Quand les enfants seront grands
Cette tension entre les deux cibles potentielles de la série, les ados et leurs parents, se poursuit jusqu'au casting. Le nom de la vedette d'Euphoria, l'actrice Zendaya, ne dira probablement rien aux adultes. Les plus jeunes reconnaîtront la star Disney des séries Shake it Up et Agent K.C. Comme Vanessa Hudgens ou Selena Gomez avant elle, Zendaya effectue-là sa mue, passant de l'univers de la franchise pour enfants à une production trash (Hudgens et Gomez avaient choisi le Spring Breakers d'Harmony Korine pour faire de même). On y verra l'émancipation d'une star, bien sûr, mais aussi un nouveau signal envoyé aux parents : oui, vos enfants, comme leurs idoles, quittent le monde cotonneux forgé par Disney, grandissent et perdent leur innocence. Et non, ils ne s'abîment pas pour autant.
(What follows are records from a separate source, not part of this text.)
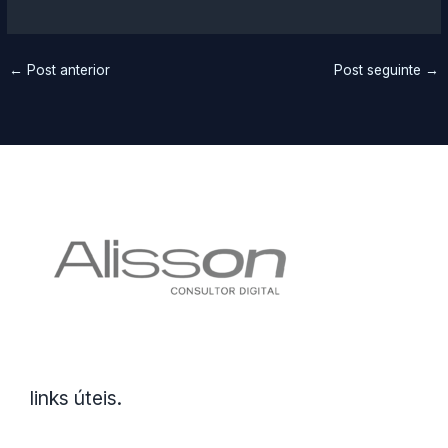
←
Post anterior
Post seguinte
→
links úteis.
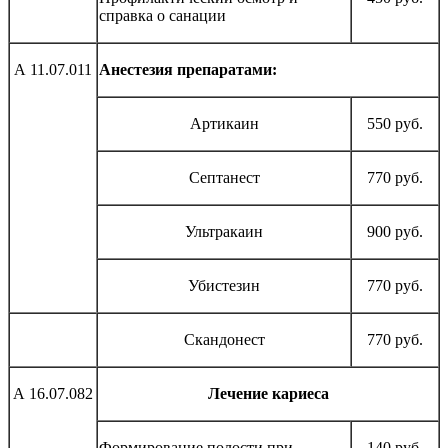
справка о санации
А 11.07.011
Анестезия препаратами:
Артикаин
550 руб.
Септанест
770 руб.
Ультракаин
900 руб.
Убистезин
770 руб.
Скандонест
770 руб.
А 16.07.082
Лечение кариеса
Формирование полости при
140 руб.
Sam Levinson aime ses personnages, en grande majorité féminins. Euphoria illustre les innombrables obstacles qui s'opposent à ces filles pour se construire hors des désirs masculins, apprendre à s'aimer et à disposer de son corps comme elles l'entendent. Il y a là une claire continuité dans l'oeuvre du réalisateur, à qui l'on doit le film Assassination Nation (2018), qui déjà montrait comment les femmes peuvent s'armer (au sens littéral du terme dans le long métrage) pour survivre à une société suintant la virilité toxique. S'il sombre parfois dans le maniérisme, le fils de Barry Levinson a au moins le mérite d'imprimer sa patte sur une série, à l'heure où certaines ne s'embarrassent d'aucune ambition esthétique.
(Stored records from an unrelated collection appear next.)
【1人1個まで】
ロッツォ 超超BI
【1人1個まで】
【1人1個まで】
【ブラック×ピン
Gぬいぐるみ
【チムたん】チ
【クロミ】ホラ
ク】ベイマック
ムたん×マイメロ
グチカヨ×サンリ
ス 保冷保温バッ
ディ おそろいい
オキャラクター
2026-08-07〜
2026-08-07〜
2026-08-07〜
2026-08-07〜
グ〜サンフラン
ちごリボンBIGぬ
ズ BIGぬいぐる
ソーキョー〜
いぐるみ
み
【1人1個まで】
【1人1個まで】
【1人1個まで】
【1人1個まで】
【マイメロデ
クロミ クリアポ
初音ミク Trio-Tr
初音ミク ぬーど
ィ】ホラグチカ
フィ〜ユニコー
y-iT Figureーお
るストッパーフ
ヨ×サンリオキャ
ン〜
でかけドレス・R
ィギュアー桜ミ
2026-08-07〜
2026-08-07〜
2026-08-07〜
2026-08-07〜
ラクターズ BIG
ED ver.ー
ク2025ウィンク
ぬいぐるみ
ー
Produite par le rappeur canadien Drake, Euphoria s'écoute quasiment autant qu'elle se regarde. Sa bande-originale ciselée, elle aussi, réunira toutes les générations. Déclaration d'amour au hip-hop, elle laisse une large place au rap et à l'électro. Jusqu'à ce qu'au détour d'une scène viennent résonner les accords bien connus d'un standard soul de 1968 ("Fly me to the moon", version Bobby Womack) ou d'un classique de la variété américaine ("Can't get used to losing you", d'Andy Williams). Le mélange est savoureux, le message passe une nouvelle fois : il serait bien dommage de ranger Euphoria uniquement dans la catégorie des séries pour ados.